◆ **Extract**
Another bug in function overloading?

Jonathan M Davis via Digitalmars-d-learn digitalmars-d-learn at puremagic.com
Sat Apr 26 03:23:25 PDT 2014


On Sat, 26 Apr 2014 06:55:38 +0000
Domain via Digitalmars-d-learn <digitalmars-d-learn at puremagic.com>
wrote:

> module test;
> 
> public interface I
> {
>      void foo();
>      void foo(int);
> }
> 
> public abstract class A : I
> {
>      public void bar()
>      {
>          foo();
>      }
> 
>      public void foo(int i)
>      {
>      }
> }
> 
> public class C : A
> {
>      public void foo()
>      {
>      }
> 
>      public void bar2()
>      {
>          foo(1);
>      }
> }
> 
> Error: function test.A.foo (int i) is not callable using argument 
> types ()
> Error: function test.C.foo () is not callable using argument 
> types (int)

◆ **The tasks**
- a) State whether each statement agrees with the mailing-list post, answering yes or no and quoting the words that decide it: (i) the interface I declares two functions named foo; (ii) class C is declared as inheriting directly from I; (iii) the quoted message was written on a Sunday.
- b) Locate every line of the entries that contains the string "clef", and copy each such line. Case is significant.
The mailing-list post above and the entries that follow it are unrelated material.

◆ **Exercise data**

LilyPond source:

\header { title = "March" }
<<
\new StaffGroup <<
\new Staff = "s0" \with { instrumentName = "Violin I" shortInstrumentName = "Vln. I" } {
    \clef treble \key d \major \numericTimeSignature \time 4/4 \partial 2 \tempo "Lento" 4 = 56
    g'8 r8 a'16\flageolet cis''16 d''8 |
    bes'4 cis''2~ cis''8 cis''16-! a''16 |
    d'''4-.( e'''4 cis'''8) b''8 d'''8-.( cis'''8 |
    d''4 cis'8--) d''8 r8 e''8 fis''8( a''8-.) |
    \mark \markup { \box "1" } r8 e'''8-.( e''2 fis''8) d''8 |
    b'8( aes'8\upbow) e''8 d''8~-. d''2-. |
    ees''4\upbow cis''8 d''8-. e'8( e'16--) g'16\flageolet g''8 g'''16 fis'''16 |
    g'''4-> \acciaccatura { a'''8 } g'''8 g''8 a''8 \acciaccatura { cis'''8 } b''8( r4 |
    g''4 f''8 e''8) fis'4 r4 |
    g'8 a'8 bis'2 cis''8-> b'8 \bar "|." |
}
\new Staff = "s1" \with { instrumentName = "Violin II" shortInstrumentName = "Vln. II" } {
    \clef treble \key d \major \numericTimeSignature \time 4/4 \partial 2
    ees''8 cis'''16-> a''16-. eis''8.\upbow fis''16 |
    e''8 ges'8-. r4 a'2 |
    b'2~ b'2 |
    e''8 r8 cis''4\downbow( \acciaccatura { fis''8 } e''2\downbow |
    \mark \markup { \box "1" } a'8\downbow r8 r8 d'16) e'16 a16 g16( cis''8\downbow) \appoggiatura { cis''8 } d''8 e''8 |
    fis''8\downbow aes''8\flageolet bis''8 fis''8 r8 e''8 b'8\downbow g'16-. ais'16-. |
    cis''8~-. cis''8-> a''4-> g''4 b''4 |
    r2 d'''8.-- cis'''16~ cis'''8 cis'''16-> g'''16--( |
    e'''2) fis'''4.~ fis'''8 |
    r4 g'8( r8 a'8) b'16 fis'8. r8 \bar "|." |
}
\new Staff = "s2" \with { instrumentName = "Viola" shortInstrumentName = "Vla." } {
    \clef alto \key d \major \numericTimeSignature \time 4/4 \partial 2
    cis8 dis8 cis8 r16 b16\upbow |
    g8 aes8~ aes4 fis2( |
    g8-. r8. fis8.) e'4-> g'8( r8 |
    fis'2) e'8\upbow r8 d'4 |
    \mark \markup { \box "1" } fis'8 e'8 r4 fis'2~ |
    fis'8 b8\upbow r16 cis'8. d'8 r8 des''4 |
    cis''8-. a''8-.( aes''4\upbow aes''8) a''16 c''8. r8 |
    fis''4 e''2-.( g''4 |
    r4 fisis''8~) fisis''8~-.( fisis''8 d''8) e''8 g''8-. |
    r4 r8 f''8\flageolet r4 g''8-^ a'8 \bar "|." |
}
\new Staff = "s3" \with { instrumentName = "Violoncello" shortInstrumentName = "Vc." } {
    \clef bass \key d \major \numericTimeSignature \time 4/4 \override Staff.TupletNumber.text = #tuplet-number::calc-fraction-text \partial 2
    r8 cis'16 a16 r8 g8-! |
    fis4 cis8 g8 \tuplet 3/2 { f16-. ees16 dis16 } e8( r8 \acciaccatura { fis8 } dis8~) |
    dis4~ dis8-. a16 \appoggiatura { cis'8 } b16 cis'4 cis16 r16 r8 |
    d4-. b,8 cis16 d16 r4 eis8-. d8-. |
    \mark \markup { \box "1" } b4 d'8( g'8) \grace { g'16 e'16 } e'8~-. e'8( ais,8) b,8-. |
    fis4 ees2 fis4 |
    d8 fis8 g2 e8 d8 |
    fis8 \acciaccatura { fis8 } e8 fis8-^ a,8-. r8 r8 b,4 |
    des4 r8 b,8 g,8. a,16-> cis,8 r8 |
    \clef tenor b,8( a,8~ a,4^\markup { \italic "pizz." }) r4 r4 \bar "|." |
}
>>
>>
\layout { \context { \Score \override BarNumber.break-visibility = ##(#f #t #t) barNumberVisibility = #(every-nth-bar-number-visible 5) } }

◆ **Solved tasks**
- a)
(i) Yes: "void foo();" and "void foo(int);"
(ii) No: "public class C : A"
(iii) No: "On Sat, 26 Apr 2014 06:55:38 +0000"

- b)
    \clef treble \key d \major \numericTimeSignature \time 4/4 \partial 2 \tempo "Lento" 4 = 56
    \clef treble \key d \major \numericTimeSignature \time 4/4 \partial 2
    \clef alto \key d \major \numericTimeSignature \time 4/4 \partial 2
    \clef bass \key d \major \numericTimeSignature \time 4/4 \override Staff.TupletNumber.text = #tuplet-number::calc-fraction-text \partial 2
    \clef tenor b,8( a,8~ a,4^\markup { \italic "pizz." }) r4 r4 \bar "|." |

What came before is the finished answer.